Provided passage:

11:31 pm on Oct 4, 2008 (gmt 0)

10+ Year Member

Hello
I have been reading the book "javascript: The Good Parts" and have found some example code that confuses me. The code gives you the solution to the Hanoi puzzle. It uses a recursive function and an if statement within the recursive function. If the if statement is true the function calls it self and most of the curly brace body of the if statement is ignored. However if the if statement fails it appears you execute statements within the body of the if statement curly braces in Spite of the fact that the if statement fails. I am saying this because I have checked out this code by both stepping through it with the Firerbug Firefox extension and using the alert statement approach and both seem to yield the fact that when the if statement fails instead of bypassing the entire code within the curly braces you execute the next statement after the recursive call. I am confused. Could you help? The code I am talking about is below.


var hanoi = function (disc, src, aux, dst) {
 if (disc > 0) {
 hanoi(disc - 1, src, dst, aux);
 document.writeln('Move disc ' + disc +
 ' from ' + src + ' to ' + dst);
 hanoi(disc - 1, aux, src, dst);
 }
}hanoi(3, 'Src', 'Aux', 'Dst');

daveVk

1:24 am on Oct 5, 2008 (gmt 0)

WebmasterWorld Senior Member

10+ Year Member

The function calls itself twice, pre and post writeln. Resulting sequence of calls( as the function does nothing if disc = 0, I have not shown these).

The data:
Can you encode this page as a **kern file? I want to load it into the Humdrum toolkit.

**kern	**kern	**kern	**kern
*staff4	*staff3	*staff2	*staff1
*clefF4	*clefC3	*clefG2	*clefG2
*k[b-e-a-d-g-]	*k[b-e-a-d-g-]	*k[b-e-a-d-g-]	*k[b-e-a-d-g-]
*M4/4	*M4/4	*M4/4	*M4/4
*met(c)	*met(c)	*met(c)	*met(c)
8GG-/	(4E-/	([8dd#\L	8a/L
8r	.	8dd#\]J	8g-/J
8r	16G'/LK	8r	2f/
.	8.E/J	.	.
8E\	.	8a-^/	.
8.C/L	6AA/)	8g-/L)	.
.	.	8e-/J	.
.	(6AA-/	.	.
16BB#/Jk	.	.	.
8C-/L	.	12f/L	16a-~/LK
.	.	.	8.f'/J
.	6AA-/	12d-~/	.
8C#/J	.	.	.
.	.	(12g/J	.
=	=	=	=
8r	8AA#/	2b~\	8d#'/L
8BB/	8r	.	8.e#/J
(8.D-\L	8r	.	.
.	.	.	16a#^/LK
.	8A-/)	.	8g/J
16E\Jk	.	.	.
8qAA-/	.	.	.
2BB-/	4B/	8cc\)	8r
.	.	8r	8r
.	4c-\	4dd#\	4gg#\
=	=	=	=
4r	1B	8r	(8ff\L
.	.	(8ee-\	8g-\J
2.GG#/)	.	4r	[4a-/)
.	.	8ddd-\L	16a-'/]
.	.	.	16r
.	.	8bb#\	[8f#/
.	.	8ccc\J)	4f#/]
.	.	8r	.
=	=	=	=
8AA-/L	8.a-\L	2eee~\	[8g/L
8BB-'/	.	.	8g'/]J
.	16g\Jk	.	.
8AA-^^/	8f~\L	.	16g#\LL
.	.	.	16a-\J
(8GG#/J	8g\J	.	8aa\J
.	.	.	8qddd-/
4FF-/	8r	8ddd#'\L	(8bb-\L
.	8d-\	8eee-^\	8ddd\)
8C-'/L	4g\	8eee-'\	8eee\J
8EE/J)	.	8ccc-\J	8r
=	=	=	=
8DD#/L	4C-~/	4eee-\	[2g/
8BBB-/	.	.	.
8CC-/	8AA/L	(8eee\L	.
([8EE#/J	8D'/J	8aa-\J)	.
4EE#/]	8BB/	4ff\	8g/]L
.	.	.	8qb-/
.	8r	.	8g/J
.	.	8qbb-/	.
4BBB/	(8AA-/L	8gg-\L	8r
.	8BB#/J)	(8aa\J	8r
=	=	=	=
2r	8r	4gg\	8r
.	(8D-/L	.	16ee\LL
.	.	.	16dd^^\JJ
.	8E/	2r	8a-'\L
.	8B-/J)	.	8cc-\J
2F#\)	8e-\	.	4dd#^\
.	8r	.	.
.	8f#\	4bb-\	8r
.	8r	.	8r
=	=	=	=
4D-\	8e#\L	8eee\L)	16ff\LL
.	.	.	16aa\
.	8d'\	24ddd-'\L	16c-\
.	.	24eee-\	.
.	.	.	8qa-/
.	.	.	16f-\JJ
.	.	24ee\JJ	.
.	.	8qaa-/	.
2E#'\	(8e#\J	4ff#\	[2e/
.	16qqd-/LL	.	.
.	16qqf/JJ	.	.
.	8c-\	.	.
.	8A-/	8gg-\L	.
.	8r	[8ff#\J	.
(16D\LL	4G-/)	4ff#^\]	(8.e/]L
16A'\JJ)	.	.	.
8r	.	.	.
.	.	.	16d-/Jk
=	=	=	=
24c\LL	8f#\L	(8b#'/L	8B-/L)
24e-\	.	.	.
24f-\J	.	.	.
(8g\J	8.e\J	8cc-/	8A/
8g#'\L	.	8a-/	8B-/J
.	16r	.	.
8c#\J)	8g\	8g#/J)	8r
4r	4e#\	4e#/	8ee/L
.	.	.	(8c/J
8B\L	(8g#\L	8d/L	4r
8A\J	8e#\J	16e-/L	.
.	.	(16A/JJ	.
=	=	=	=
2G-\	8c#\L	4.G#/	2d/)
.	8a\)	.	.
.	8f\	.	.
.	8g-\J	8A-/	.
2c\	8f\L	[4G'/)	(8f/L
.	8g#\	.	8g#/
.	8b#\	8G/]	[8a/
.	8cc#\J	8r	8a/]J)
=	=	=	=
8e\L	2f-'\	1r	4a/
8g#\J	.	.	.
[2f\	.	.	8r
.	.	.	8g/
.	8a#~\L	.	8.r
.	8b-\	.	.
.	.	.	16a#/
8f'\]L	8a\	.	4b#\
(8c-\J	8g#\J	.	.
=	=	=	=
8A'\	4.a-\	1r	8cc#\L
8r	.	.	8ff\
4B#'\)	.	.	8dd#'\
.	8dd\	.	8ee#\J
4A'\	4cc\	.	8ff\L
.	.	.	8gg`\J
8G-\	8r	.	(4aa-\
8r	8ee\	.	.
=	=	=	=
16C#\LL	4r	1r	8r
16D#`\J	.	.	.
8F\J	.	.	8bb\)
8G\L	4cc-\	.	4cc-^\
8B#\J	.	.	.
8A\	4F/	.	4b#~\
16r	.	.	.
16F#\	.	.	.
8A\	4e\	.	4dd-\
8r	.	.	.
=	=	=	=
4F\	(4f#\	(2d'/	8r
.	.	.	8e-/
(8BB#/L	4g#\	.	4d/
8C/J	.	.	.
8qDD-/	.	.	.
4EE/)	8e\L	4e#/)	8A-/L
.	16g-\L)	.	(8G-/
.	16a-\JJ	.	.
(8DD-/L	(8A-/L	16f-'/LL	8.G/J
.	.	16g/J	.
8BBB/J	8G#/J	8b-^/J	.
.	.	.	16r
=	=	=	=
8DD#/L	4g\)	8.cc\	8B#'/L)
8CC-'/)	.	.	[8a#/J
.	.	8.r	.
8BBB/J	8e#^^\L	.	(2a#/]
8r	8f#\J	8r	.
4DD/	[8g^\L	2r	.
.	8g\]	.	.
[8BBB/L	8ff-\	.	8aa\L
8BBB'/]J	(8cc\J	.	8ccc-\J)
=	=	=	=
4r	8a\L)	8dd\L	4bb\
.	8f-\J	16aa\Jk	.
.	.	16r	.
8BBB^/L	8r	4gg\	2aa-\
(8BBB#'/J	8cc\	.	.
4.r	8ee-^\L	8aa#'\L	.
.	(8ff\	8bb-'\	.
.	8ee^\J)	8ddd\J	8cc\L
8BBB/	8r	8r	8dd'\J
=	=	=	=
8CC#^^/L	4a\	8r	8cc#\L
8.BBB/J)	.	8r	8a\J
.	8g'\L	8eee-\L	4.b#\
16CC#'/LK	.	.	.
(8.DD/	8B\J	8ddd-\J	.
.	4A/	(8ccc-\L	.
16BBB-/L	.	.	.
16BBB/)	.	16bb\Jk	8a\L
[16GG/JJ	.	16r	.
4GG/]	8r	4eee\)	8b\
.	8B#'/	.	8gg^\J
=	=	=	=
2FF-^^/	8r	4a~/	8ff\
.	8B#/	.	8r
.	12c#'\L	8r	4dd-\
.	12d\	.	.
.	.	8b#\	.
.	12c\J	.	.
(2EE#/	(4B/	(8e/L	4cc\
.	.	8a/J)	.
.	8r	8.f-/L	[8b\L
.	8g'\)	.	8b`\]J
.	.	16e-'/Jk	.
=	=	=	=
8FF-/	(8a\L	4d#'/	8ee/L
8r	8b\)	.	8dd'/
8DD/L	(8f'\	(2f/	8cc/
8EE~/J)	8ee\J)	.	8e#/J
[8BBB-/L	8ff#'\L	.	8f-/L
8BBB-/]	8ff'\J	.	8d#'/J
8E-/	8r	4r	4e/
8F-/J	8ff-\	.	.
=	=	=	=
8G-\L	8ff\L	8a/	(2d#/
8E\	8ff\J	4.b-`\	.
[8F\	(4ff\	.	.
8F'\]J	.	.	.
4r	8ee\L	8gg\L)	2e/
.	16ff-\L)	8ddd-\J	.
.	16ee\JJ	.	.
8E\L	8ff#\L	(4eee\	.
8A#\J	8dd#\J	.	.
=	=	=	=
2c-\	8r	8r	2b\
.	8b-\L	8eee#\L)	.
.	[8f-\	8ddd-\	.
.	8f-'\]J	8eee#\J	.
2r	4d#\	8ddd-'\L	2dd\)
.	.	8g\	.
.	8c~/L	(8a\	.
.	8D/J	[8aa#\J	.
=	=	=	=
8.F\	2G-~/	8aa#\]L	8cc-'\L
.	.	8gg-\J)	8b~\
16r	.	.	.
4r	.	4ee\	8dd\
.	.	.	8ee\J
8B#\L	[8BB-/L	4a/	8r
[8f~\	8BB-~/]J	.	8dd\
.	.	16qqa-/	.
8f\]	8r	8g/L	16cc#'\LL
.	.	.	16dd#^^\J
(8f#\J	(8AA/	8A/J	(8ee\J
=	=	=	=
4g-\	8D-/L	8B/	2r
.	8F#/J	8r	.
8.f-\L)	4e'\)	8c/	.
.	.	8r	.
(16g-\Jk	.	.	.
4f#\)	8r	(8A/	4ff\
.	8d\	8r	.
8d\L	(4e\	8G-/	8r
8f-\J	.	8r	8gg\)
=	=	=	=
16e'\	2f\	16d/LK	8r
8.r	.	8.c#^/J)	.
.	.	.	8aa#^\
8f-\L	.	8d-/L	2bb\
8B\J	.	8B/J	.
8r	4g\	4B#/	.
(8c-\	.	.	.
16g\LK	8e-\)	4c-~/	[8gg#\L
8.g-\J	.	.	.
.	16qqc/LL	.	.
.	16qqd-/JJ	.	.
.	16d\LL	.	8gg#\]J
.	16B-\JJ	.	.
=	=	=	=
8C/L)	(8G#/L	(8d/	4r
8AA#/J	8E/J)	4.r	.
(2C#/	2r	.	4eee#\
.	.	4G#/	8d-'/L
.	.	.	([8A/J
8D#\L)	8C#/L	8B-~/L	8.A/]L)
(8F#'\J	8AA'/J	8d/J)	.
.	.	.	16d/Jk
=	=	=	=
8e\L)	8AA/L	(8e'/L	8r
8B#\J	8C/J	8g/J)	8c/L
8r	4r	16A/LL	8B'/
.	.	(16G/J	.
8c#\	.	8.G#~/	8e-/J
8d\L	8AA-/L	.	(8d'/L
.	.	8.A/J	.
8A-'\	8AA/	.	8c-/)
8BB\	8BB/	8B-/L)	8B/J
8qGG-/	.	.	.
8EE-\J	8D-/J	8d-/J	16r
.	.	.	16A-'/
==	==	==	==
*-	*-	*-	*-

Set of tasks:
(A) Please repeat the stretch of the Hanoi forum thread from "The function calls itself" through "not shown these).".
(B) Find each line in the records that contains the string "kern" and copy those lines.
The forum thread and the records have nothing to do with each other.

Worked answers:
(A)
The function calls itself twice, pre and post writeln. Resulting sequence of calls( as the function does nothing if disc = 0, I have not shown these).

(B)
Can you encode this page as a **kern file? I want to load it into the Humdrum toolkit.
**kern	**kern	**kern	**kern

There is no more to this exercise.